▸ **TASK TO COMPLETE**
Please lay out everything from the first line of the records down to the line containing "At which label does the data first exceed 9?", that line included, as a Markdown table with a Row column numbering each line and a Text column holding the line itself. Leave out blank lines.

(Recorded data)
___
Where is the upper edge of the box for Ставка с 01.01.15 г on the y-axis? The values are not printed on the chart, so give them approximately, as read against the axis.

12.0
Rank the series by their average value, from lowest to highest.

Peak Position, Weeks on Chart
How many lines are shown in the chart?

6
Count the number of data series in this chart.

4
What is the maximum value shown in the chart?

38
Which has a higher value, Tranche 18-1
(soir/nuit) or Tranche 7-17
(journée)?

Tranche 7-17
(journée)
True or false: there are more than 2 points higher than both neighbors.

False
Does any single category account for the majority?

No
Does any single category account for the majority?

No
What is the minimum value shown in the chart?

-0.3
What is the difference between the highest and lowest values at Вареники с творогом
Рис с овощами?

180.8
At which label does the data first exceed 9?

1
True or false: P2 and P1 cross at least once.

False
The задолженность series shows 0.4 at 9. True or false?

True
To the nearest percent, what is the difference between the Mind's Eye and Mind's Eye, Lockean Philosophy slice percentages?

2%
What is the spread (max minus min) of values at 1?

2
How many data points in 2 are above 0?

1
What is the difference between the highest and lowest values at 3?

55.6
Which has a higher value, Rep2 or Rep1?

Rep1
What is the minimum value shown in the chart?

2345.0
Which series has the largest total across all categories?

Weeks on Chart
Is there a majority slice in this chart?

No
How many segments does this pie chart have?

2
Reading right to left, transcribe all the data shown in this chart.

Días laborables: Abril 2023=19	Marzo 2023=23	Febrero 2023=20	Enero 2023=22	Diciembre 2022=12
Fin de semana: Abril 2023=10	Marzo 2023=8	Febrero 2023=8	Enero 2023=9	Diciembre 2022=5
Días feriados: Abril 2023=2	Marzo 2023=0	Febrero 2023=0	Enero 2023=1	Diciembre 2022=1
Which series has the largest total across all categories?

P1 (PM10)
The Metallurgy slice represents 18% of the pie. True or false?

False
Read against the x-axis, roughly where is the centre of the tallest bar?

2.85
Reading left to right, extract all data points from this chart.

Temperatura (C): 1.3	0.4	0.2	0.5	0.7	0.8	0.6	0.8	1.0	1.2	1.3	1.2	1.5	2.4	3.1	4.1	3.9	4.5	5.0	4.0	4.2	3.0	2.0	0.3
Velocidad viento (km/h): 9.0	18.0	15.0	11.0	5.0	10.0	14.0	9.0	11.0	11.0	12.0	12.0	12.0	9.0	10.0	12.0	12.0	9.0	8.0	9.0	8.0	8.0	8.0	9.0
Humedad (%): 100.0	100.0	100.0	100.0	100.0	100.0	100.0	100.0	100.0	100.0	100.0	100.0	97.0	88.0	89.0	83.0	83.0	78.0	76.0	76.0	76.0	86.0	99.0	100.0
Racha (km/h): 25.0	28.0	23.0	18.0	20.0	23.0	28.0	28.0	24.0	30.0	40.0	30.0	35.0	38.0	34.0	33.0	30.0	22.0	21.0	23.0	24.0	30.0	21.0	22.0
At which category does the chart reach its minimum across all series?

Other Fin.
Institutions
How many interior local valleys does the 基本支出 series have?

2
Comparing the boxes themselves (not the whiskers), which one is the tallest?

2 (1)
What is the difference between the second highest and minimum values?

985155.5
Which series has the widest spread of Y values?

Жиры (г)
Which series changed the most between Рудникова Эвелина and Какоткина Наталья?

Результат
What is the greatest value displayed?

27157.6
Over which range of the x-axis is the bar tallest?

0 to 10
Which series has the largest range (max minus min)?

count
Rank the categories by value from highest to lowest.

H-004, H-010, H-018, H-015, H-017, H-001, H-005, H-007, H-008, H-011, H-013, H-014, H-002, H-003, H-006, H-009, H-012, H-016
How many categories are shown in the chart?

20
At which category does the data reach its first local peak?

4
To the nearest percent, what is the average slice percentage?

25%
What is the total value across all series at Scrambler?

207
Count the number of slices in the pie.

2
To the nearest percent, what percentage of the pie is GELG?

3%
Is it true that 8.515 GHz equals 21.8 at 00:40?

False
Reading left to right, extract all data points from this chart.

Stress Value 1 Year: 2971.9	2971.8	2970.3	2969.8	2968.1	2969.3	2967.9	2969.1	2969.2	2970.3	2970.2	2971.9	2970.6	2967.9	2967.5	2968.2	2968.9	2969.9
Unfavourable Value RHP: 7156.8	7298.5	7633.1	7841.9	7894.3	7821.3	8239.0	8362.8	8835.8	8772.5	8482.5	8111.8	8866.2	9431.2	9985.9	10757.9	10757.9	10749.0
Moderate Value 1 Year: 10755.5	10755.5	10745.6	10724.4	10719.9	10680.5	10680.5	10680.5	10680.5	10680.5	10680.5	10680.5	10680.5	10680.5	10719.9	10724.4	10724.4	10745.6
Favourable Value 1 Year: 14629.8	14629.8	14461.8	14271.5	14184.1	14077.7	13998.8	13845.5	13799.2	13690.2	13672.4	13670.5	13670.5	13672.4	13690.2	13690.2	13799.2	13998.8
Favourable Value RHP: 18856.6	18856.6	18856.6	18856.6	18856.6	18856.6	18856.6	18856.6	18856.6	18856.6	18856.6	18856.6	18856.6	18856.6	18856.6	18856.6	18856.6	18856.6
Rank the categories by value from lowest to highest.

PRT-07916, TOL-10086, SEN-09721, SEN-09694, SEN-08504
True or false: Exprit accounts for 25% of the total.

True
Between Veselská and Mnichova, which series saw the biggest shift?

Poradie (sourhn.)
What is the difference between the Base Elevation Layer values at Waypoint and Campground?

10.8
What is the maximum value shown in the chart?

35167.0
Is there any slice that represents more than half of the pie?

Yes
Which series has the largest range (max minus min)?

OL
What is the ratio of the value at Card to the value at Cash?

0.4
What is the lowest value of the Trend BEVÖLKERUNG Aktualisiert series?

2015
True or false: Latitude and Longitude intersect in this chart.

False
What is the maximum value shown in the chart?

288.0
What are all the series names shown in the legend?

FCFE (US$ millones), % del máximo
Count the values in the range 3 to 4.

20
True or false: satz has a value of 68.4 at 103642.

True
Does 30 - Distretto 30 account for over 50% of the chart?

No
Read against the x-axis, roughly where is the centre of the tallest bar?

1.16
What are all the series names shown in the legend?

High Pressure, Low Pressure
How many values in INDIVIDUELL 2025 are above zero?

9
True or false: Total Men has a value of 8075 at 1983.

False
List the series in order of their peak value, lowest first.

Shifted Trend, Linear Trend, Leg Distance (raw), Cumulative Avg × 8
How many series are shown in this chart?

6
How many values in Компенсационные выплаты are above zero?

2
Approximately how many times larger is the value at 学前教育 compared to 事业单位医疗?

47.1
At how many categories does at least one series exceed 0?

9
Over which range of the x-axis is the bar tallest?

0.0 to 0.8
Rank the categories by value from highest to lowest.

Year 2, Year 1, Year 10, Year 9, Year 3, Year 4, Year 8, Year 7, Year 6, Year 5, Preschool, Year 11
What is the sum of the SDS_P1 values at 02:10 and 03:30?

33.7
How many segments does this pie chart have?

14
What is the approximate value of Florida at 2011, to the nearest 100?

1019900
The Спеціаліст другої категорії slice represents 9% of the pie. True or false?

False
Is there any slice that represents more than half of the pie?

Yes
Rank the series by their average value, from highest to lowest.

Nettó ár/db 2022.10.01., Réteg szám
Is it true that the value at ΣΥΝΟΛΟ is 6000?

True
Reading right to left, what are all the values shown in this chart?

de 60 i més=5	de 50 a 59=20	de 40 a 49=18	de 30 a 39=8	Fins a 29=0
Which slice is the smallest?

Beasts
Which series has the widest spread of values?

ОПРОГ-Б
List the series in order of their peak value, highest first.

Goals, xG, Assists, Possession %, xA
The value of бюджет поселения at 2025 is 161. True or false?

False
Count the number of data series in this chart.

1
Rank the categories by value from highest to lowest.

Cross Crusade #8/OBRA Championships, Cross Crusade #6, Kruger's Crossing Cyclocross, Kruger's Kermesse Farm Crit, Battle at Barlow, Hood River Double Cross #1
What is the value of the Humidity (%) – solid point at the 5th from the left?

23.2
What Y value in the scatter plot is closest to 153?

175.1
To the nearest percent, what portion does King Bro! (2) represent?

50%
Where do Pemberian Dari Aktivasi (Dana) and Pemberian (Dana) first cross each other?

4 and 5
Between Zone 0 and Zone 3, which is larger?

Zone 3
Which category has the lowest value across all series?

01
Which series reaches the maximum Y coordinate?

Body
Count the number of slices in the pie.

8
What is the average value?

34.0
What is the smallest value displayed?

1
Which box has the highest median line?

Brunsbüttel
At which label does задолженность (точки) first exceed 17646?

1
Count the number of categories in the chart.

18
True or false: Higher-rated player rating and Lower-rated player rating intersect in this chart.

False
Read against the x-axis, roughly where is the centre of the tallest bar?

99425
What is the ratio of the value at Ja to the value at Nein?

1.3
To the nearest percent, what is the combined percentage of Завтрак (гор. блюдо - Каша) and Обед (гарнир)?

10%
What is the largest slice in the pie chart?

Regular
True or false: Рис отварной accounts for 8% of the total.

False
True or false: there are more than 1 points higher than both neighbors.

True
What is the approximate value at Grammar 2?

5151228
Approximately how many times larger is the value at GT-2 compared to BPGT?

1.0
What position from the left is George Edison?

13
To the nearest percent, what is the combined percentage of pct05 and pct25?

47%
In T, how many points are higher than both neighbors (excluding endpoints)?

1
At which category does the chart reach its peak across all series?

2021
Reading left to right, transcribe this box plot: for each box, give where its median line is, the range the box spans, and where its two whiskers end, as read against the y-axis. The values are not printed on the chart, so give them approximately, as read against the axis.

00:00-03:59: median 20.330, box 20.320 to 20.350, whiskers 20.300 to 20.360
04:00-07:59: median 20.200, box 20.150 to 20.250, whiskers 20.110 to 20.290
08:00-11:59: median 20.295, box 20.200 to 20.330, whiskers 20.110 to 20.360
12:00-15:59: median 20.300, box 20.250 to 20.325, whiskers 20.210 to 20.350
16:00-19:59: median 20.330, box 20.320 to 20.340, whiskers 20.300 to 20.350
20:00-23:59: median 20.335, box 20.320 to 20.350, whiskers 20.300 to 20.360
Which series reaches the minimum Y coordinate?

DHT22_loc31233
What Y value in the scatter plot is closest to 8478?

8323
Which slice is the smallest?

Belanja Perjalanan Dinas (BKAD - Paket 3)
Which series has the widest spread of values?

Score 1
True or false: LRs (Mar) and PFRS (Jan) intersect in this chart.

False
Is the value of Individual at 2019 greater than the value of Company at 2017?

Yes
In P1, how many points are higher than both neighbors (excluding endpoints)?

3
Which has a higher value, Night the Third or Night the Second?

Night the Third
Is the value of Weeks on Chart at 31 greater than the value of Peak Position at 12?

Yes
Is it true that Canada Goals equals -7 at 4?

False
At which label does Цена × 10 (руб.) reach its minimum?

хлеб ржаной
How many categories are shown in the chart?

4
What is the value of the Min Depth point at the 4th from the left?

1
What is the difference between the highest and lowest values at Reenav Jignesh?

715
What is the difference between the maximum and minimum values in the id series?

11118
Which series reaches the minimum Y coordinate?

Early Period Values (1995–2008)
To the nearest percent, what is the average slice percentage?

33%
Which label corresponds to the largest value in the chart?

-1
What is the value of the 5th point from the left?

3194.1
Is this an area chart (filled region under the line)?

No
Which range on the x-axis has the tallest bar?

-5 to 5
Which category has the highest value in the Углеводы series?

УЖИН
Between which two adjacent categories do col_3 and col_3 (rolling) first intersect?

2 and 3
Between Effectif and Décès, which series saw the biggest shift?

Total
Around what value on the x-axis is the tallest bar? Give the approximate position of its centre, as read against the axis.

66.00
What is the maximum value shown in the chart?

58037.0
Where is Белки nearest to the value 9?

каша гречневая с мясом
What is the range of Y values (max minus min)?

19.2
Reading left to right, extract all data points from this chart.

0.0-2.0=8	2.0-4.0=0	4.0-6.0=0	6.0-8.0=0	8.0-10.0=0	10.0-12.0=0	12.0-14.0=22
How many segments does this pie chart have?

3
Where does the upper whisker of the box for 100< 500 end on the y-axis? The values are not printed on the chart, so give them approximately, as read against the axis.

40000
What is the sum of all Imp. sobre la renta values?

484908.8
___
▸ **RESPONSE BOX**
| Row | Text |
|---|---|
| 1 | Where is the upper edge of the box for Ставка с 01.01.15 г on the y-axis? The values are not printed on the chart, so give them approximately, as read against the axis. |
| 2 | 12.0 |
| 3 | Rank the series by their average value, from lowest to highest. |
| 4 | Peak Position, Weeks on Chart |
| 5 | How many lines are shown in the chart? |
| 6 | 6 |
| 7 | Count the number of data series in this chart. |
| 8 | 4 |
| 9 | What is the maximum value shown in the chart? |
| 10 | 38 |
| 11 | Which has a higher value, Tranche 18-1 |
| 12 | (soir/nuit) or Tranche 7-17 |
| 13 | (journée)? |
| 14 | Tranche 7-17 |
| 15 | (journée) |
| 16 | True or false: there are more than 2 points higher than both neighbors. |
| 17 | False |
| 18 | Does any single category account for the majority? |
| 19 | No |
| 20 | Does any single category account for the majority? |
| 21 | No |
| 22 | What is the minimum value shown in the chart? |
| 23 | -0.3 |
| 24 | What is the difference between the highest and lowest values at Вареники с творогом |
| 25 | Рис с овощами? |
| 26 | 180.8 |
| 27 | At which label does the data first exceed 9? |